Data for this exercise:
◆ ◆ ◆
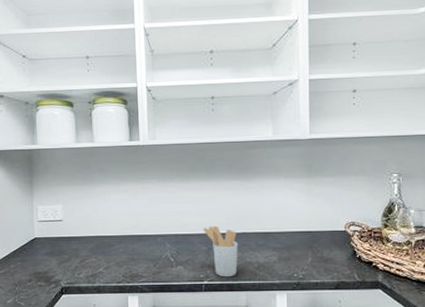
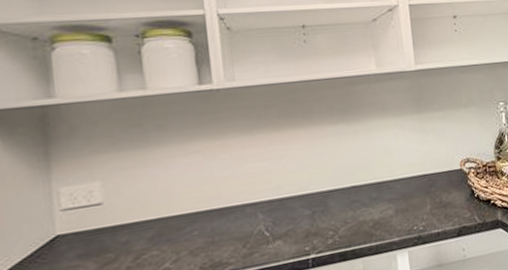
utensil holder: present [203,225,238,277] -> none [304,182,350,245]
◆ ◆ ◆
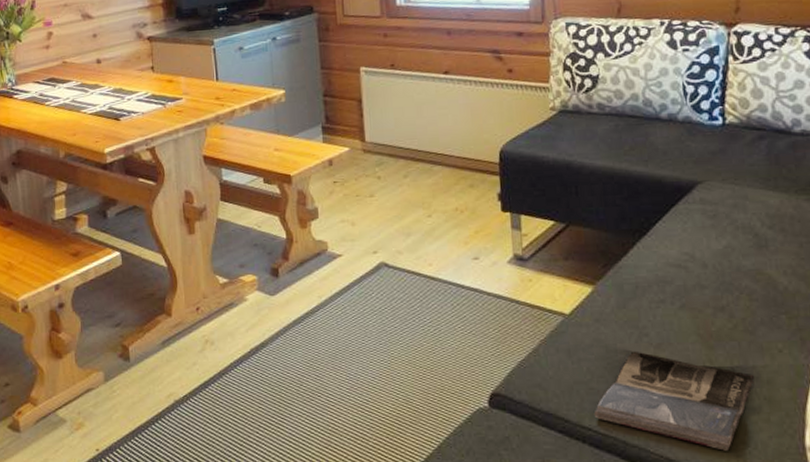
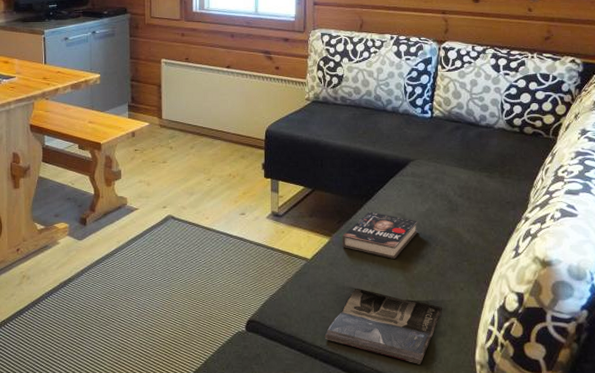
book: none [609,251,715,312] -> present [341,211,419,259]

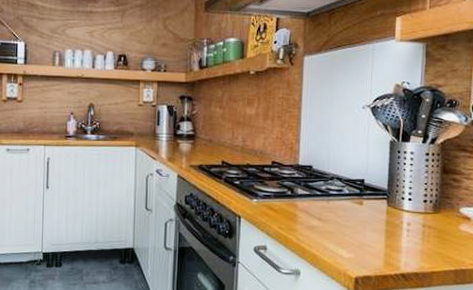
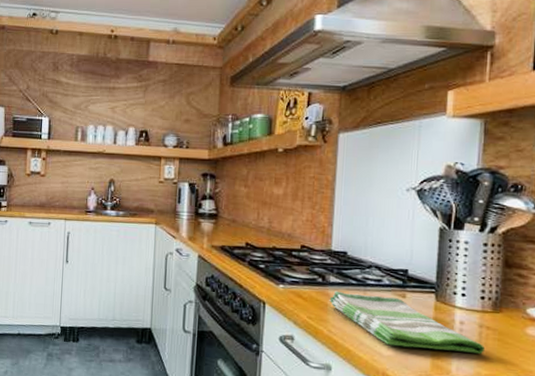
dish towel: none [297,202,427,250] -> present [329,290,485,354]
◆ ◆ ◆
Assignment: Look above for the line containing "book: none [609,251,715,312]" and the line containing "dish towel: none", then reproduce both and everything between them exactly, pictures omitted.

Output for this exercise:
book: none [609,251,715,312] -> present [341,211,419,259]

dish towel: none [297,202,427,250] -> present [329,290,485,354]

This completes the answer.